High Flying Bird
(SPOILERS) The most noticeable thing about Steven Soderbergh’s return to moviemaking has been that so few really noticed. He has directed four films since his four-year hiatus (sorry, retirement), with a fifth on the way, and seems to be operating by a career rationale in direct contrast to Tarantino’s. The latter wants every one to count, to dig deep into his auteur status and thus leave behind an indomitable rep (underlined by that all-important – and terrifying as a prospect to some – ten-and-out movies). Soderbergh appears to have only one criterion in picking his projects: that they’re desperately inessential.

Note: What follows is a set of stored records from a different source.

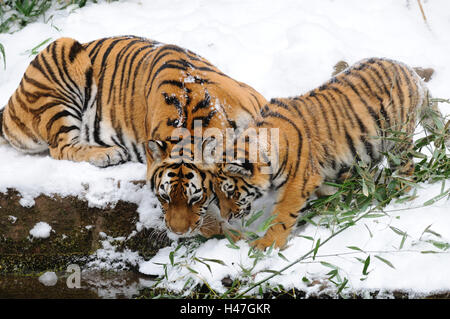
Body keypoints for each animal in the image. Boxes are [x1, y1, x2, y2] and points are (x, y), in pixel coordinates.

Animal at [0, 36, 268, 239]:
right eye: (163, 197)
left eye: (196, 197)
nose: (178, 233)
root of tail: (11, 102)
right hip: (61, 56)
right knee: (61, 147)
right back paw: (108, 153)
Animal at [213, 58, 448, 251]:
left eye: (231, 192)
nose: (226, 217)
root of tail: (412, 73)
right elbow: (328, 194)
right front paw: (330, 210)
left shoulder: (296, 184)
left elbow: (282, 216)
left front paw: (266, 244)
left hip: (397, 140)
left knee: (405, 171)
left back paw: (397, 196)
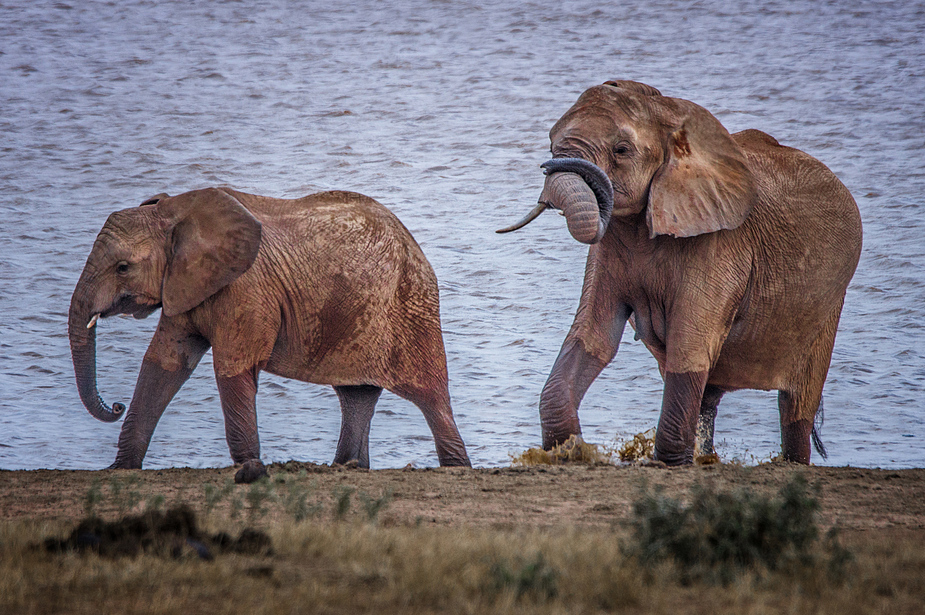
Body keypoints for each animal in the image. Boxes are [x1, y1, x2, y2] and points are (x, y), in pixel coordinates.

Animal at [68, 188, 470, 482]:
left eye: (122, 268)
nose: (115, 405)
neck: (176, 211)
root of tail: (414, 245)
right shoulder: (184, 285)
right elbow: (163, 364)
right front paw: (119, 469)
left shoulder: (246, 289)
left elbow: (232, 368)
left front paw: (249, 469)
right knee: (356, 396)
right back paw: (348, 467)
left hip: (411, 306)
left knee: (430, 394)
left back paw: (457, 468)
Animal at [502, 82, 864, 466]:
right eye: (550, 142)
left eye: (621, 150)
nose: (550, 164)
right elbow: (592, 336)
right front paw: (569, 453)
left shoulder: (720, 242)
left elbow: (689, 343)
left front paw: (665, 464)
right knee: (708, 395)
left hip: (829, 304)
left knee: (795, 406)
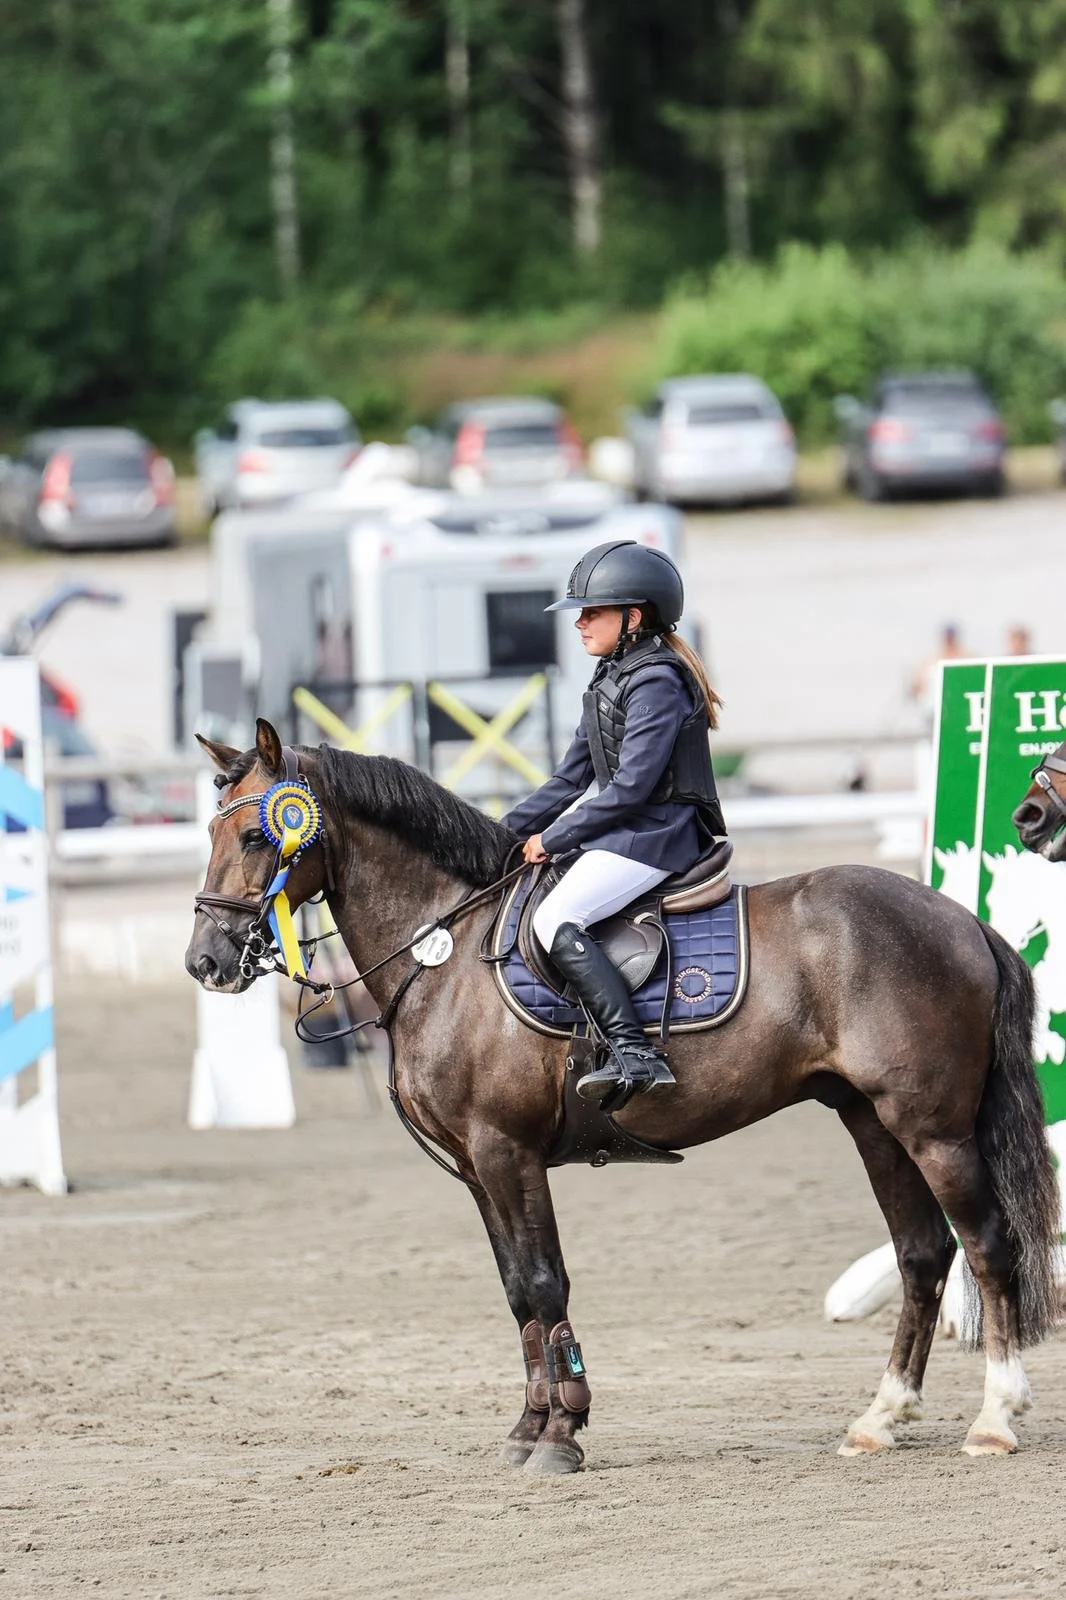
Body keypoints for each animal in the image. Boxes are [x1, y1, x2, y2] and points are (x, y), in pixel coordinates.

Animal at [185, 719, 1059, 1472]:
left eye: (259, 835)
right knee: (923, 1253)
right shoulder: (477, 1167)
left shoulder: (507, 1150)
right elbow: (518, 1292)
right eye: (210, 835)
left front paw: (561, 1433)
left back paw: (994, 1419)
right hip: (871, 1121)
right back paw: (880, 1418)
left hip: (933, 1128)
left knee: (987, 1245)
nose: (207, 961)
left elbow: (546, 1282)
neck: (446, 951)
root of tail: (962, 922)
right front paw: (528, 1426)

Of course, I’m saying all this as someone who hasn’t bothered to catch any of his comeback pictures until now. But it says something that out of seventeen-odd features since 2000 perhaps two of them could be claimed as more than either respectable, okay-ish, middling or a mistake. If you’re wondering, those would be The Informant! and curate’s egg Ocean’s Twelve. I said Soderbergh’s one criterion for picking projects was their inessentiality, but that’s not entirely true. Foremost, and likely informing that inessentiality, is what he can bring to them technically. He’s like Bob Zemeckis but for cameras rather than special effects.

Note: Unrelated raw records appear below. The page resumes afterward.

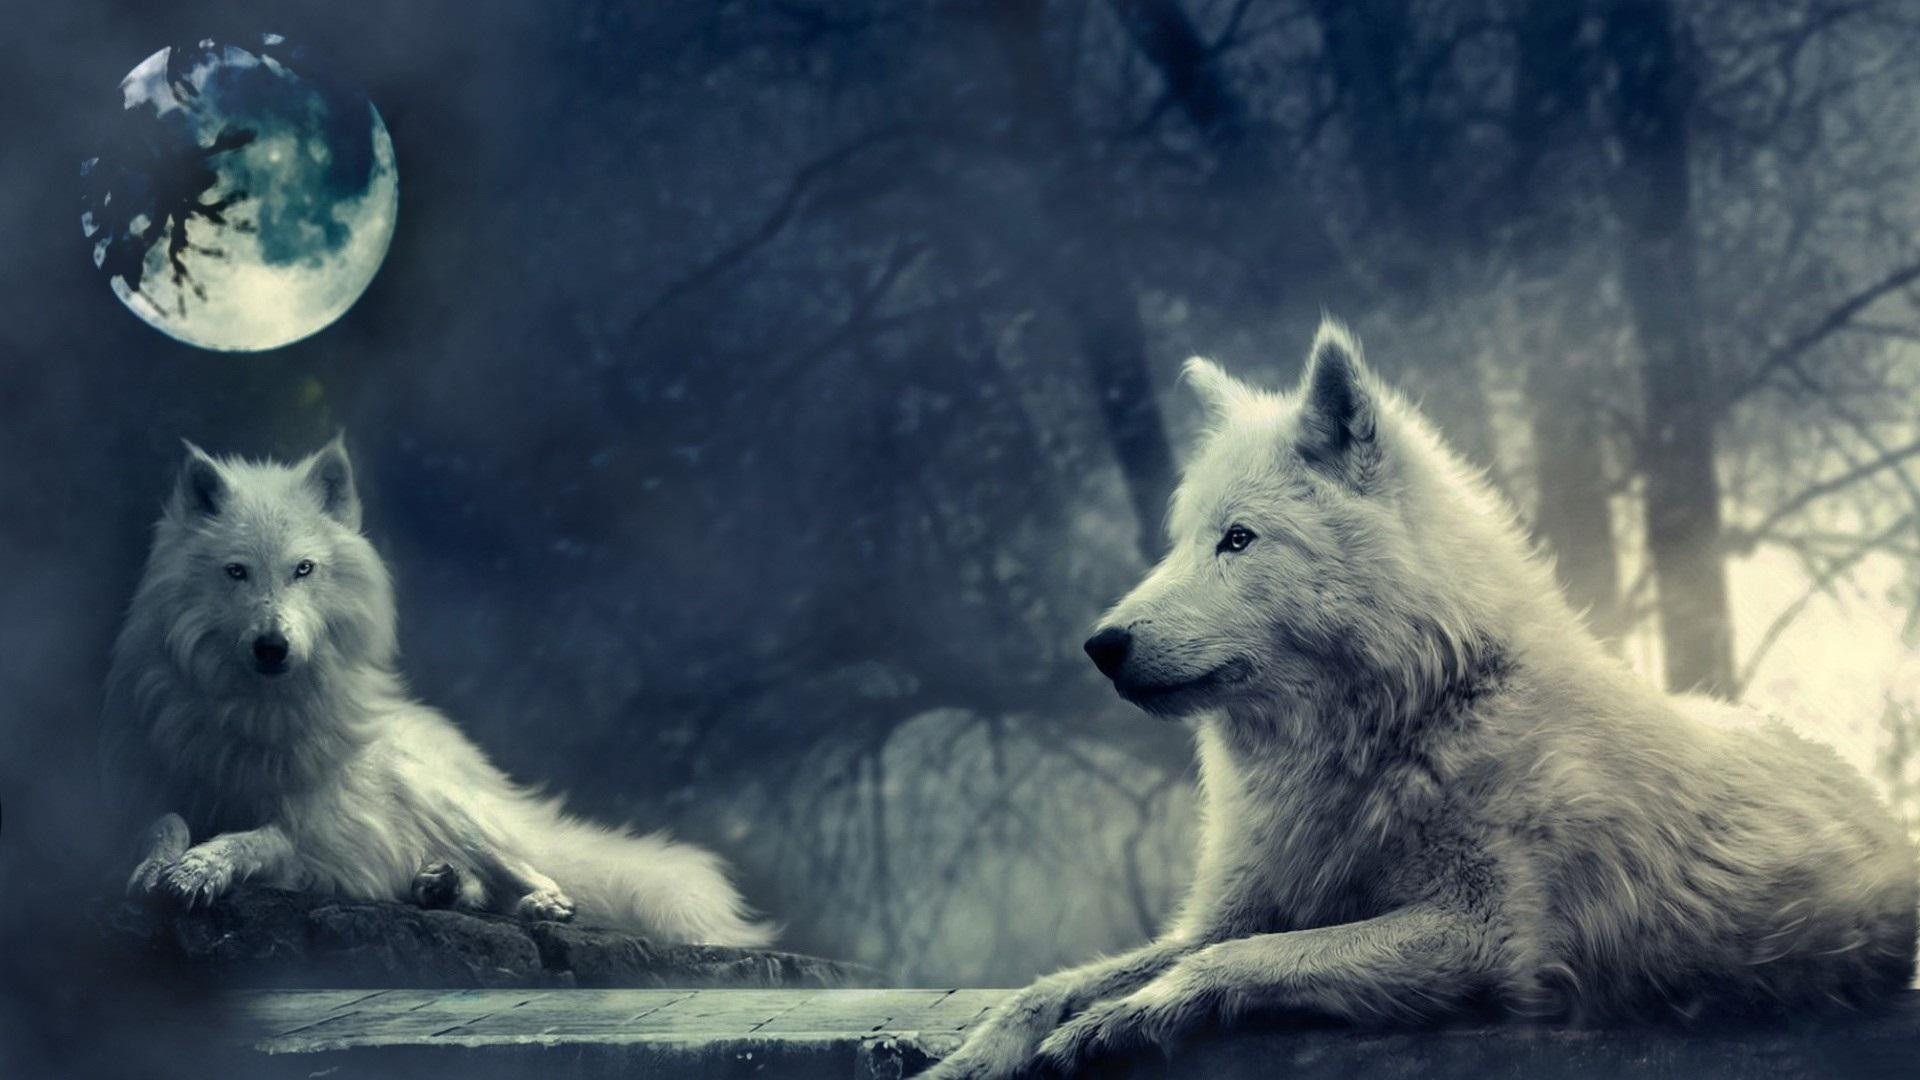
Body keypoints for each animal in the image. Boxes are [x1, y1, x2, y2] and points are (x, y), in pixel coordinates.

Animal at [101, 437, 770, 946]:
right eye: (236, 572)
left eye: (303, 569)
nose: (272, 647)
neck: (257, 714)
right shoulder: (152, 790)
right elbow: (163, 823)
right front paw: (160, 865)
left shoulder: (318, 836)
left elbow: (255, 838)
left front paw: (201, 868)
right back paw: (440, 884)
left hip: (445, 802)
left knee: (532, 871)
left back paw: (535, 903)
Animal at [927, 320, 1918, 1078]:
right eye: (1179, 543)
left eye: (1238, 539)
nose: (1102, 646)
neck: (1413, 718)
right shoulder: (1239, 905)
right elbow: (1057, 983)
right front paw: (978, 1054)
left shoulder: (1484, 938)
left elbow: (1232, 960)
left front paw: (1117, 1022)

So High Flying Bird, like Unsane before it, was made on an iPhone 8 (with a special lens). Why? Because he can, and because Netflix stumped up the cash. There’s probably a “If I can do it, so can you” lesson for aspiring young filmmakers here, but it’s rather lost in the realisation that, yeah, High Flying Bird looks fine considering it was filmed on an iPhone, but it hardly looks great. And formally, it’s a very uninteresting film. You’re watching it thinking “This is how he’s holding his iPhone right now to get that shot”.

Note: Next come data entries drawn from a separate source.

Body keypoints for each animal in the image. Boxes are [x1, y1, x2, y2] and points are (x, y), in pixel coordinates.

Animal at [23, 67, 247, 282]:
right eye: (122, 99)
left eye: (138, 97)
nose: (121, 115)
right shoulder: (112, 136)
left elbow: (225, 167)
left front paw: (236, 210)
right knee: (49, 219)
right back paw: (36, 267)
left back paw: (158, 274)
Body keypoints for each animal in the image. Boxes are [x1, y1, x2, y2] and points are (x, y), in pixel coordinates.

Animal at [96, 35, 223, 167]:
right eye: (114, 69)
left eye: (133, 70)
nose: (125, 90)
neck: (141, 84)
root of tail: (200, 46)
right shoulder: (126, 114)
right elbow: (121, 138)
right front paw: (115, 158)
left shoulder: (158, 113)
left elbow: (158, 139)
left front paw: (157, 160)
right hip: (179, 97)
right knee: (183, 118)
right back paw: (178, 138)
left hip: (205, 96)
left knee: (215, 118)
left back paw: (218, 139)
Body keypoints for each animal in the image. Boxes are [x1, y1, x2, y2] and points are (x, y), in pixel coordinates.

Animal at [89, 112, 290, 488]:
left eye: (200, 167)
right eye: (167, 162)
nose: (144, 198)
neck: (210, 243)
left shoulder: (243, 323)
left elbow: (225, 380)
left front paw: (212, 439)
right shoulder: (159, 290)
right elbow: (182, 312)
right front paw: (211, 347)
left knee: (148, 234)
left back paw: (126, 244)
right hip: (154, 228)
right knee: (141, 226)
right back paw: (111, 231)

The fact that you’re so preoccupied arguably comes down to the inessential material, unflatteringly evidencing that Moonlight Oscar winner Tarell Alvin McCraney is a playwright first and foremost, since the film is shot through with an inescapable staginess in structure and design. You can get away with that with an adaptation of Glengarry Glen Ross because the material and the characters grab you; you may not be interested in real estate, but their situations and pressures draw you in. While I’ll bet there’s a way to make an interesting movie out of the workings of the NBA, particularly for someone with zero fascination for the subject like me, this is not it. And it has about as much passion behind it as every other of Soderbergh’s projects. Which is none.
There’s an Altman-esque quality to his career at this stage, in that it appears working indiscriminately is enough, and if you get something decent at the end of a shoot, well that’s simply the luck of the draw. There’s a kernel of a good idea here in André Holland’s sports agent wheeling and dealing and finagling during a pro-basketball lockout, but Soderbergh and McCraney keep us so far from his doing that, there’s no intrigue, such that when the reveal of what he’s done comes, it elicits a shrug rather than applause at how clever he’s been.
Holland’s great, though, and entirely responsible for what interest the picture does garner. Nice too to see Bill Duke, and there are small roles for a beefy-looking Zachary Quinto and Kyle MacLachlan. Soderbergh employs devices such as players talking to camera about their experiences, When Harry Met Sally… style. It feels like just that, an old narrative enabler, lazily used. High Flying Bird is a scribble of a movie, a scribble that, in this case, took three weeks to get down on paper. Now it’s forgotten, lost in the Netflix pile, and its director is on to the next scribble. There’ll be another following that one presently.